Start of Block

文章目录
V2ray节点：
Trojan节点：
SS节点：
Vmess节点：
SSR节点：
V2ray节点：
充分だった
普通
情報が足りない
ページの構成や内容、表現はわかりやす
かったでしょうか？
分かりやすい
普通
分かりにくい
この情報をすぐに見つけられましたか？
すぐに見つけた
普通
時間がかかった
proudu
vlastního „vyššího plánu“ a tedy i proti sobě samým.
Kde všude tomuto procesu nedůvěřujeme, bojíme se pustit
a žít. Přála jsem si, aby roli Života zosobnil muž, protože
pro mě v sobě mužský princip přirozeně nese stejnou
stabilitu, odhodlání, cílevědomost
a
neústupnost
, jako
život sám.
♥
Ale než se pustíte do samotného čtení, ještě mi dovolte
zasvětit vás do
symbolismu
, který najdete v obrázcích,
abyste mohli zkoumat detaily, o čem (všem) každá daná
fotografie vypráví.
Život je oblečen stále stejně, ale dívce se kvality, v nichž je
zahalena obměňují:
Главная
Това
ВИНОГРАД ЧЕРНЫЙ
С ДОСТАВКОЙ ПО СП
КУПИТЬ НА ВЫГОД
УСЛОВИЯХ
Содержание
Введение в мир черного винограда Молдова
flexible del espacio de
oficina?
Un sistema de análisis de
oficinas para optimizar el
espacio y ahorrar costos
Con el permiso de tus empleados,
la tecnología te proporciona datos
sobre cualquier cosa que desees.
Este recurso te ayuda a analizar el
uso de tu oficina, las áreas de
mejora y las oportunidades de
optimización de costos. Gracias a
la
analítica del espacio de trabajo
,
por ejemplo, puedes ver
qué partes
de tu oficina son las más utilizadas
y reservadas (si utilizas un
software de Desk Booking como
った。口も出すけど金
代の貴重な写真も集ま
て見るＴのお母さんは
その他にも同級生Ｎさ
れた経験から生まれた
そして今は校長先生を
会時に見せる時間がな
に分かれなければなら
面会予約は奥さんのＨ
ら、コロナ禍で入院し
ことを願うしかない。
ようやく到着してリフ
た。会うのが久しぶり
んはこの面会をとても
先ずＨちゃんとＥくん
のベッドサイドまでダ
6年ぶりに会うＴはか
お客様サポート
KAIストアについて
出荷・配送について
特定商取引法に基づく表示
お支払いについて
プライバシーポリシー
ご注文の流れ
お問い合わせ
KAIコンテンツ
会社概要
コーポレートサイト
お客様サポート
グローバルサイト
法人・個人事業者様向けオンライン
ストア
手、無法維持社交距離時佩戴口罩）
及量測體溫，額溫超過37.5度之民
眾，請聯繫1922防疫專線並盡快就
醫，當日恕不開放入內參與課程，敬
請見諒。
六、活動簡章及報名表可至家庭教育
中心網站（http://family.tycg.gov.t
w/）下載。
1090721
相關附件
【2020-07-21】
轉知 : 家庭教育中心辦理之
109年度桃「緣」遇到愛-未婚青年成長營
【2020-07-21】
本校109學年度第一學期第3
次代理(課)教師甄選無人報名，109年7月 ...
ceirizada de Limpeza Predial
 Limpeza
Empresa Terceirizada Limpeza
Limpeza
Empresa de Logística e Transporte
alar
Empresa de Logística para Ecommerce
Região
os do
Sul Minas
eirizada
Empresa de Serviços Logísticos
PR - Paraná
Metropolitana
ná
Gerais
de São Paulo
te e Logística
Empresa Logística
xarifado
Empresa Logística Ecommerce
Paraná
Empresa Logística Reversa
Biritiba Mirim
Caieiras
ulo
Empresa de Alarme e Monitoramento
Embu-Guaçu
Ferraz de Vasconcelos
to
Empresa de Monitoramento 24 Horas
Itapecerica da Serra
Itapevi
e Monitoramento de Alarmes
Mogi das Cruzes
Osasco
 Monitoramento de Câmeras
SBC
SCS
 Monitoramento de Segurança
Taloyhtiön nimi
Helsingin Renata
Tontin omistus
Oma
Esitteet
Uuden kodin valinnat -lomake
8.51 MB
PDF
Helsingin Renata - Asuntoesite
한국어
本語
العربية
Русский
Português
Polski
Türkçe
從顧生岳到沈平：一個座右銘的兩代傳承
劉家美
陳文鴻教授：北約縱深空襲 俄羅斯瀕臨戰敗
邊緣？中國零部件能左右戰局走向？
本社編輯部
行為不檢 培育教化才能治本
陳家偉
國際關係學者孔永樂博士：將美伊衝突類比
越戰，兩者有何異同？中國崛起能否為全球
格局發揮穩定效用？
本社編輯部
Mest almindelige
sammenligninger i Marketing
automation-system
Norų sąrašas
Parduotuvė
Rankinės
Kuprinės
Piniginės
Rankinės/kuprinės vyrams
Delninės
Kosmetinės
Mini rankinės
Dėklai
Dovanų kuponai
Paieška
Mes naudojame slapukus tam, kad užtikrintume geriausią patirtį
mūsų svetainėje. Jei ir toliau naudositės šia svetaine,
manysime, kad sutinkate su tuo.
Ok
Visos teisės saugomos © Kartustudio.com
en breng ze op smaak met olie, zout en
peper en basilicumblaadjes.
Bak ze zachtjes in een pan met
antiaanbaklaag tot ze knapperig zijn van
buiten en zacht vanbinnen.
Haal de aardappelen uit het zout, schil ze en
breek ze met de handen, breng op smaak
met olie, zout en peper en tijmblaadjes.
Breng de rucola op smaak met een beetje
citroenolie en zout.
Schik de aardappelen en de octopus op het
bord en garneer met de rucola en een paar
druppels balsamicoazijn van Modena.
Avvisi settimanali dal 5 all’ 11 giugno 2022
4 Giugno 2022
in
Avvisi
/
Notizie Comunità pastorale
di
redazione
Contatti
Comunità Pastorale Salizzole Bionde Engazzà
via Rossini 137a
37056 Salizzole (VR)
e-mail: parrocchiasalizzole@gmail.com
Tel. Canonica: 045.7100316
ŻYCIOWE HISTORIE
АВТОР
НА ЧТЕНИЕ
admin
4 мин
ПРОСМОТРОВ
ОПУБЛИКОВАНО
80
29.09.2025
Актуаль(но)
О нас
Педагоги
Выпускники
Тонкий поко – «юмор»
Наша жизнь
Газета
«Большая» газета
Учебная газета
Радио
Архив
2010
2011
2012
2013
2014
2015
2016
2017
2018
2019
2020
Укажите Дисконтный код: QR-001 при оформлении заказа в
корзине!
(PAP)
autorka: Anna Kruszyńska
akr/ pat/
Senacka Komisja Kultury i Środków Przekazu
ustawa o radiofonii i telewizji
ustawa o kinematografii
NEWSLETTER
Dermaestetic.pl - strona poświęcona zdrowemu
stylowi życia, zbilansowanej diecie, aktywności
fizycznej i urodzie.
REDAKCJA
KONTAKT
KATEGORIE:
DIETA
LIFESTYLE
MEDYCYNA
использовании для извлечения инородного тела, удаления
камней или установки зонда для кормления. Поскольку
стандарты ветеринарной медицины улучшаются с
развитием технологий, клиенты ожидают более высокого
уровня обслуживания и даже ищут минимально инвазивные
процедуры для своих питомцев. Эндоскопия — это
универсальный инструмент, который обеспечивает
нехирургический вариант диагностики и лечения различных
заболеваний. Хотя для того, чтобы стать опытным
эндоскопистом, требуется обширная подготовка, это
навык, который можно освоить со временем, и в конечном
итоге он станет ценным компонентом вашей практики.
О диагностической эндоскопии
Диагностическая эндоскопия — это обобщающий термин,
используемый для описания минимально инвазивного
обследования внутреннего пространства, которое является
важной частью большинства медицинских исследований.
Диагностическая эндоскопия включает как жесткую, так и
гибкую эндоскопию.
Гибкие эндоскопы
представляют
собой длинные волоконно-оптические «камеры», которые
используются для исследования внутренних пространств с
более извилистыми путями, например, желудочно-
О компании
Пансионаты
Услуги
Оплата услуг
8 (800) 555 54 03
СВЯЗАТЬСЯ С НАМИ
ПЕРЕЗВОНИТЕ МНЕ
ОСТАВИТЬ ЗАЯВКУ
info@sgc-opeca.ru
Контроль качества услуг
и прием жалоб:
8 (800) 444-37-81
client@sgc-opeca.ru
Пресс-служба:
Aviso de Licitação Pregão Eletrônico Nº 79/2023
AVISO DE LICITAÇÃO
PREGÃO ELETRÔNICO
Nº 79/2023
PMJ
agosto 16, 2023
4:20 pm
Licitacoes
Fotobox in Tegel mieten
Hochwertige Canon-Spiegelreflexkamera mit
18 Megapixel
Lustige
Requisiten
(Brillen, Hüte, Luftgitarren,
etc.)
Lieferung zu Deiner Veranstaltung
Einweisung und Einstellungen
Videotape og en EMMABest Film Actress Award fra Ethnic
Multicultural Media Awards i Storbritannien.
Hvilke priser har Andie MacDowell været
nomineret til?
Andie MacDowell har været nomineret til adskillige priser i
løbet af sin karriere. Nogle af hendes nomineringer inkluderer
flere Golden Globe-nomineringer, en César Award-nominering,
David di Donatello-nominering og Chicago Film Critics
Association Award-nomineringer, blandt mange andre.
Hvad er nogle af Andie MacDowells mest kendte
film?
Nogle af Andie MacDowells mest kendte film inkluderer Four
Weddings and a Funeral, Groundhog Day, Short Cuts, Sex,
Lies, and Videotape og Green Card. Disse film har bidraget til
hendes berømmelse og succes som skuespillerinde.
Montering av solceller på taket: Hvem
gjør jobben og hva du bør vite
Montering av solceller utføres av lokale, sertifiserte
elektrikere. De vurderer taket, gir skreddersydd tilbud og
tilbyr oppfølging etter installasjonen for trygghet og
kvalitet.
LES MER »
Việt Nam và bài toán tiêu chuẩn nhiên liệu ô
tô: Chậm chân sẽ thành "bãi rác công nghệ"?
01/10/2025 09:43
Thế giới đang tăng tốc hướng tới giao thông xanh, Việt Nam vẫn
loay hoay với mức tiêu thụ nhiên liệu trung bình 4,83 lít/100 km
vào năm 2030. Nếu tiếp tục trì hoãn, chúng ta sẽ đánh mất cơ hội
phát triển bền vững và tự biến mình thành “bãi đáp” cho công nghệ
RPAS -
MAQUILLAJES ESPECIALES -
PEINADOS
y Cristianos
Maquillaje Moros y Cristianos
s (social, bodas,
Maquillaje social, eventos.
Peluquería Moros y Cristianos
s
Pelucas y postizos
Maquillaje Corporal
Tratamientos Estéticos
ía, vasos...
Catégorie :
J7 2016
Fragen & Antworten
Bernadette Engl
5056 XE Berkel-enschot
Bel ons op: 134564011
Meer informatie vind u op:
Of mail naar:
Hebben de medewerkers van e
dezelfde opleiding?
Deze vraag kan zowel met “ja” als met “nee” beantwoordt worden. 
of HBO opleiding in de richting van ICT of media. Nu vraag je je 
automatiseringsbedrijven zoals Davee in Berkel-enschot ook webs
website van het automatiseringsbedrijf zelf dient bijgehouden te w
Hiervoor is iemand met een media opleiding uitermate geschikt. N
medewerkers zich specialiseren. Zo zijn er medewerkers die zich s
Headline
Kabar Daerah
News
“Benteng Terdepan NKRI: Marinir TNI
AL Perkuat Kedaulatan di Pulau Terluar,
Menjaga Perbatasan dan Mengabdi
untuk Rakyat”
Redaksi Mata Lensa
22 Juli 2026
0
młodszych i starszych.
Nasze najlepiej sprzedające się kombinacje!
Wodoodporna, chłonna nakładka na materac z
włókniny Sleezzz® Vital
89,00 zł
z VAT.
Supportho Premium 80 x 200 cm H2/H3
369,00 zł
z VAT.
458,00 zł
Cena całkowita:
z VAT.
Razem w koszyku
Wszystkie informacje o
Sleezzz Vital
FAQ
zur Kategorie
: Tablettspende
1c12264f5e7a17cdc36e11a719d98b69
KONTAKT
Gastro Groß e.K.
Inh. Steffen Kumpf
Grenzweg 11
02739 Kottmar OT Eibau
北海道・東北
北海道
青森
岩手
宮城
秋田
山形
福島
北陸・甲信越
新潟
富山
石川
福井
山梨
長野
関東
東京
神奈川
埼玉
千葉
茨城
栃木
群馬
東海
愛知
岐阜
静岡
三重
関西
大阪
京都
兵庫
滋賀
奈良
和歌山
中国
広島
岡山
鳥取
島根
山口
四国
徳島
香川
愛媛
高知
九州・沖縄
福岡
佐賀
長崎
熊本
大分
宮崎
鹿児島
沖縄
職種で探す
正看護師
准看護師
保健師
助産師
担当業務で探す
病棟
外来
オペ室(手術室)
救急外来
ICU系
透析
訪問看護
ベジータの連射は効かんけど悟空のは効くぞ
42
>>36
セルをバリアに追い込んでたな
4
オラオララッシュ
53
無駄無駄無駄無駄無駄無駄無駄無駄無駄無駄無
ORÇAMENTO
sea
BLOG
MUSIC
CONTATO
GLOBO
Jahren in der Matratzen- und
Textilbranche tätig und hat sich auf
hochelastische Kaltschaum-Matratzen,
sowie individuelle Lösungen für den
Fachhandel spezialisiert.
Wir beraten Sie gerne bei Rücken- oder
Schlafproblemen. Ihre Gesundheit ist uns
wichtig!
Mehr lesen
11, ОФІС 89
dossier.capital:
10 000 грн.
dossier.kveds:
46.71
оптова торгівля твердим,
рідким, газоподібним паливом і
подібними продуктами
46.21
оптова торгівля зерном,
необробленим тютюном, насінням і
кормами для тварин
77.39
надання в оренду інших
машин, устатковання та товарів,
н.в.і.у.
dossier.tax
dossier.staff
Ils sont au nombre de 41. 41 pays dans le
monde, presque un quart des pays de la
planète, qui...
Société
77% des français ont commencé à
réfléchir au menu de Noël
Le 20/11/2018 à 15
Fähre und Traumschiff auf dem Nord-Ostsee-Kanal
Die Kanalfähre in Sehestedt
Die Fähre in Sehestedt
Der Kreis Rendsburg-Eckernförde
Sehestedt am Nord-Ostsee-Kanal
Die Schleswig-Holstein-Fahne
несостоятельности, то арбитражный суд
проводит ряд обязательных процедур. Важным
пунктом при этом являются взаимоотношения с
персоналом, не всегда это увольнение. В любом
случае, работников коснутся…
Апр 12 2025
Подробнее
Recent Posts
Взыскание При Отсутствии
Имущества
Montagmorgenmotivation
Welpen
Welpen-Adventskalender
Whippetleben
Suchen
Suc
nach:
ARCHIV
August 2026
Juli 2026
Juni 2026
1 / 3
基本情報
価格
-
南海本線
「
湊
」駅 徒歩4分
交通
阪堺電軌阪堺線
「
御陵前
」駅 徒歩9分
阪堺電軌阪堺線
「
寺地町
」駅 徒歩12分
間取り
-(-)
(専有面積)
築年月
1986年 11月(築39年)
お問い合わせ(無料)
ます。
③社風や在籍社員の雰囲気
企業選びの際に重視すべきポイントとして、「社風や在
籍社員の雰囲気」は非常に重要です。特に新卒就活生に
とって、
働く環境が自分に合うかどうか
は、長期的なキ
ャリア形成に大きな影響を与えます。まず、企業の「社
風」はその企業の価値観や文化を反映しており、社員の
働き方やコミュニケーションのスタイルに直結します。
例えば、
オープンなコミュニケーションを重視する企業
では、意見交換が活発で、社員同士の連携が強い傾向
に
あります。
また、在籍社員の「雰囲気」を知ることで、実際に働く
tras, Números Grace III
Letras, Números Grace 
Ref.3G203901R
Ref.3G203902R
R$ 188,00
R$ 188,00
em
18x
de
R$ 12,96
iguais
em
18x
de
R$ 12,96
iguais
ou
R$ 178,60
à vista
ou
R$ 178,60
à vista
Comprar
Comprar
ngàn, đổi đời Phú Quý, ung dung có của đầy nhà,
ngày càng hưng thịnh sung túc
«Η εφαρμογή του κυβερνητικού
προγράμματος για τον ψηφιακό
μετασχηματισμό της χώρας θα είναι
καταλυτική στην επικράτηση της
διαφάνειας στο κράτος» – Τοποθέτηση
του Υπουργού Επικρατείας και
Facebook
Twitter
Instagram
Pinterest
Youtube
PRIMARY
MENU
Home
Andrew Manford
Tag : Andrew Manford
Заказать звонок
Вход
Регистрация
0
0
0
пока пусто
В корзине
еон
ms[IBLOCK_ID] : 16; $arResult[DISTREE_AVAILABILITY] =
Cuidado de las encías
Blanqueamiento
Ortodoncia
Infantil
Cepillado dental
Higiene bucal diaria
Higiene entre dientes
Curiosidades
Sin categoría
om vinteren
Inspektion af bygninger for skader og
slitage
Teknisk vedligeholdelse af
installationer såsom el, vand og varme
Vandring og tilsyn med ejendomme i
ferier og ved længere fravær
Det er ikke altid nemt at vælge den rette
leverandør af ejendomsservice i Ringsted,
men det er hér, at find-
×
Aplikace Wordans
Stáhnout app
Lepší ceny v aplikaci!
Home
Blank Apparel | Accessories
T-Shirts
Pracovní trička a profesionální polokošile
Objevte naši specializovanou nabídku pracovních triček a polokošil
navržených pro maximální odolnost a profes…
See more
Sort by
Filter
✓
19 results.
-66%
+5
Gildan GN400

End of Block

_TASK TO CARRY OUT_
Say the number of lines in the records above that include the string "MacDowells", and no more.

_WRITTEN REPLY_
2